As National Apprenticeship Week draws to a close, it is often tempting to focus solely on statistics — starts, completions and funding commitments. But behind every apprenticeship number lies a story. For HT Brigham CEO Doug Allen, it is a story that began on the factory floors of the Black Country and culminated in leading one of the UK’s respected precision pressings and toolmaking specialists.
Doug did not grow up planning a career in engineering. “I never planned a career in engineering,” he reflects. “But where I came from, factory work was what you did, so I became a foundry apprentice.”
From Darlaston to the Boardroom
Doug began his apprenticeship in Darlaston as an apprentice metallurgist at Wednesfield Tube, undertaking his technical training before being taken on at Brindley & Foster in Birmingham. It was a grounding in materials, metallurgy and manufacturing discipline that would shape his entire career.
Those early years were not glamorous. They were practical, hands-on and demanding. Doug learned quickly that engineering rewards those who are curious, resilient and willing to take responsibility.

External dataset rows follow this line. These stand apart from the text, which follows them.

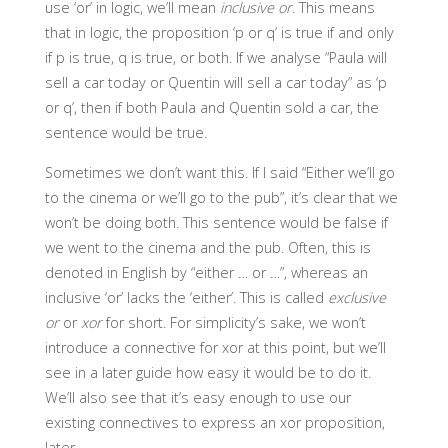
use ‘or’ in logic, we’ll mean
inclusive or
. This means
that in logic, the proposition ‘p or q’ is true if and only
if p is true, q is true, or both. If we analyse “Paula will
sell a car today or Quentin will sell a car today” as ‘p
or q’, then if both Paula and Quentin sold a car, the
sentence would be true.
Sometimes we don’t want this. If I said “Either we’ll go
to the cinema or we’ll go to the pub”, it’s clear that we
won’t be doing both. This sentence would be false if
we went to the cinema and the pub. Often, this is
denoted in English by “either … or …”, whereas an
inclusive ‘or’ lacks the ‘either’. This is called
exclusive
or
or
xor
for short. For simplicity’s sake, we won’t
introduce a connective for xor at this point, but we’ll
see in a later guide how easy it would be to do it.
We’ll also see that it’s easy enough to use our
existing connectives to express an xor proposition,
later.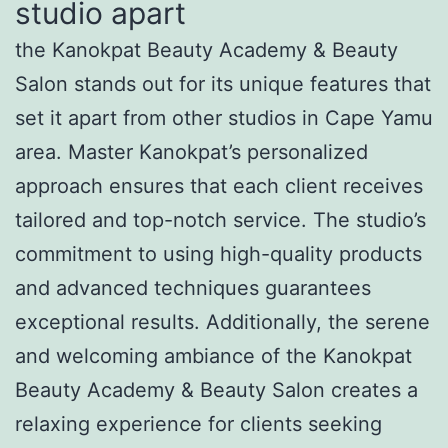
studio apart
the Kanokpat Beauty Academy & Beauty
Salon stands out for its unique features that
set it apart from other studios in Cape Yamu
area. Master Kanokpat’s personalized
approach ensures that each client receives
tailored and top-notch service. The studio’s
commitment to using high-quality products
and advanced techniques guarantees
exceptional results. Additionally, the serene
and welcoming ambiance of the Kanokpat
Beauty Academy & Beauty Salon creates a
relaxing experience for clients seeking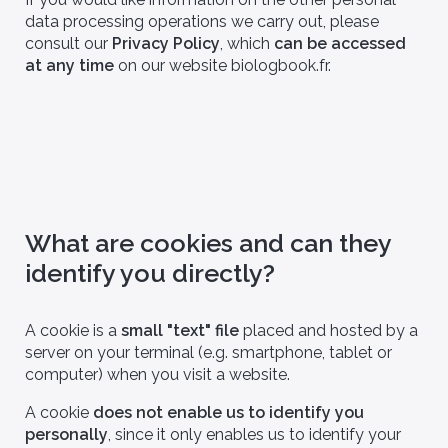
data processing operations we carry out, please
consult our
Privacy Policy
, which
can be accessed
at any time
on our website biologbook.fr.
What are cookies and can they
identify you directly?
A cookie is a
small "text" file
placed and hosted by a
server on your terminal (e.g. smartphone, tablet or
computer) when you visit a website.
A cookie
does not enable us to identify you
personally
, since it only enables us to identify your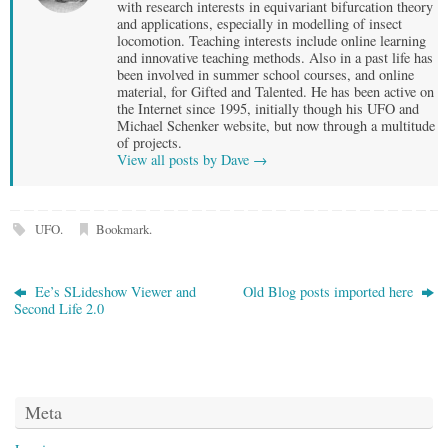
with research interests in equivariant bifurcation theory
and applications, especially in modelling of insect
locomotion. Teaching interests include online learning
and innovative teaching methods. Also in a past life has
been involved in summer school courses, and online
material, for Gifted and Talented. He has been active on
the Internet since 1995, initially though his UFO and
Michael Schenker website, but now through a multitude
of projects.
View all posts by Dave
→
UFO
.
Bookmark
.
Ee’s SLideshow Viewer and
Old Blog posts imported here
Second Life 2.0
Meta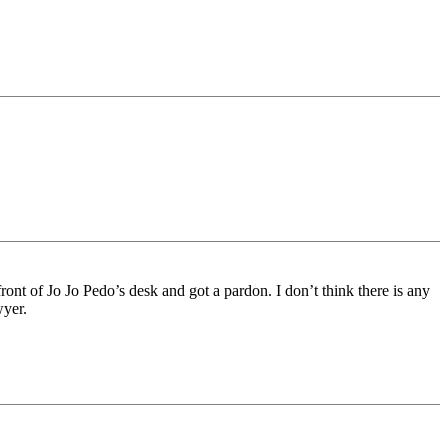
ont of Jo Jo Pedo’s desk and got a pardon. I don’t think there is any
wyer.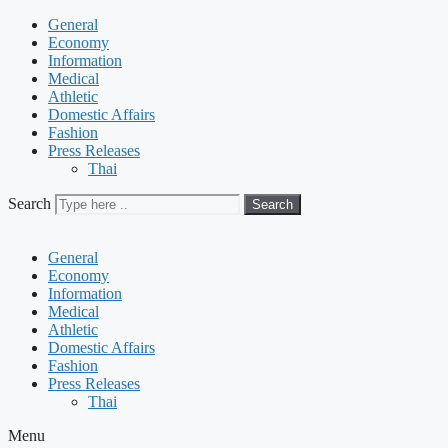
General
Economy
Information
Medical
Athletic
Domestic Affairs
Fashion
Press Releases
Thai
Search
Search
General
Economy
Information
Medical
Athletic
Domestic Affairs
Fashion
Press Releases
Thai
Menu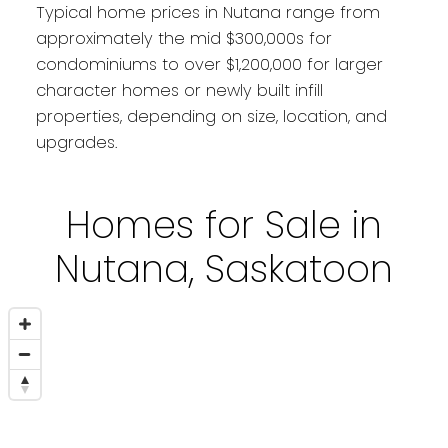
Typical home prices in Nutana range from
approximately the mid $300,000s for
condominiums to over $1,200,000 for larger
character homes or newly built infill
properties, depending on size, location, and
upgrades.
Homes for Sale in
Nutana, Saskatoon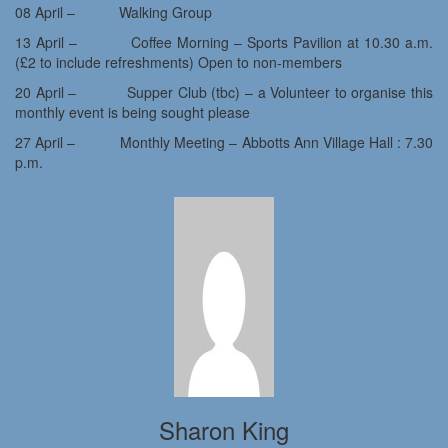
08 April – Walking Group
13 April – Coffee Morning – Sports Pavilion at 10.30 a.m.
(£2 to include refreshments) Open to non-members
20 April – Supper Club (tbc) – a Volunteer to organise this
monthly event is being sought please
27 April – Monthly Meeting – Abbotts Ann Village Hall : 7.30
p.m.
Sharon King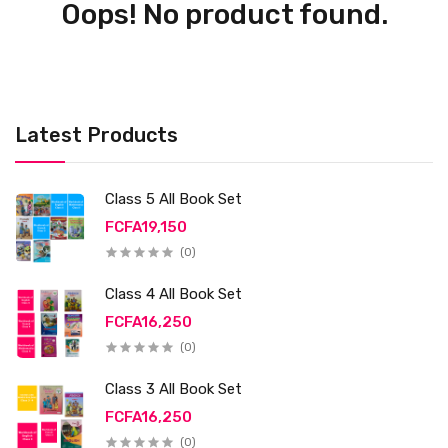
Oops! No product found.
Latest Products
Class 5 All Book Set
FCFA19,150
(0)
Class 4 All Book Set
FCFA16,250
(0)
Class 3 All Book Set
FCFA16,250
(0)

From Brindley & Foster, he moved into increasingly advanced roles at Cradley Foundries and Drayton Beaumont. Each position expanded his understanding — from metallurgical science to production efficiency, from quality control to leadership under pressure.
Eventually, he found his way into aerospace with Goodrich and later Moog, where precision, compliance and performance were non-negotiable.
“Luckily, I worked for great people who believed in me,” Doug says. “I managed to earn a reputation for getting things done, which created career opportunities.”
That reputation — built on delivery, integrity and problem-solving — became the foundation of his leadership philosophy.
Continuous Learning as a Career Strategy
Doug’s apprenticeship did not end with his indentures. It evolved. An apprenticed Metallurgical Engineer, he studied at Sandwell College before continuing his academic journey with the Open University, Warwick Manufacturing Group and Oxford University.
This blend of practical factory-floor experience and advanced strategic education created something powerful: a leader who understands both the shopfloor and the boardroom.
“I’m far more strategic now,” he explains. “Continuous learning fires me up, while I love helping people grow.”
That commitment to learning is now embedded in HT Brigham’s culture — from pressings and metal stamping to toolmaking and engineering excellence, underpinned by AS9100-accredited systems and a drive to remain at the forefront of aerospace and high-integrity manufacturing.
Lessons Forged Early
Doug credits his apprenticeship years with instilling lessons that remain central to his approach today: that discipline matters. Engineering tolerances leave no room for complacency. He learned that reputation compounds, to deliver consistently, and that opportunity follows. To say curious, because skills age quickly unless continuously refreshed.
People make the difference. Good mentors accelerate growth.
Those early experiences prepared him not simply for technical roles, but for stewardship — culminating in his position as CEO, where he now focuses on delivering a strategy that positions HT Brigham at the heart of the supply chain of the future.
A Moment of Opportunity for UK Manufacturing
Doug believes the UK stands at an inflection point.
“UK manufacturing is still underrated,” he says. “Yet today’s geopolitical winds give us a real chance to reshore work. With clear strategy we can seize that opportunity – provided we attract more young people into the industry and safeguard the skills that once made us the engineering envy of the world.”
Reshoring, supply chain resilience and defence and aerospace demand growth all present tangible opportunity. But without skilled engineers, toolmakers, press operators and metallurgists, that opportunity will pass elsewhere.
For HT Brigham, apprenticeships are not a corporate social responsibility exercise — they are a strategic necessity. They represent the continuity of capability.
From Apprentice to Architect of Strategy
Doug’s journey is not just inspirational; it is instructive. It demonstrates that apprenticeships are foundations for leadership.
From Darlaston to Birmingham, from foundries to aerospace giants, from shopfloor metallurgist to CEO, his career has been one long preparation — forged in heat, shaped by discipline and refined by continuous learning.
As National Apprenticeship Week closes, his message is clear: the future of British manufacturing will not be built on nostalgia, but on skills.
And somewhere, on a factory floor this year, another apprentice may well be starting a journey that ends in the boardroom.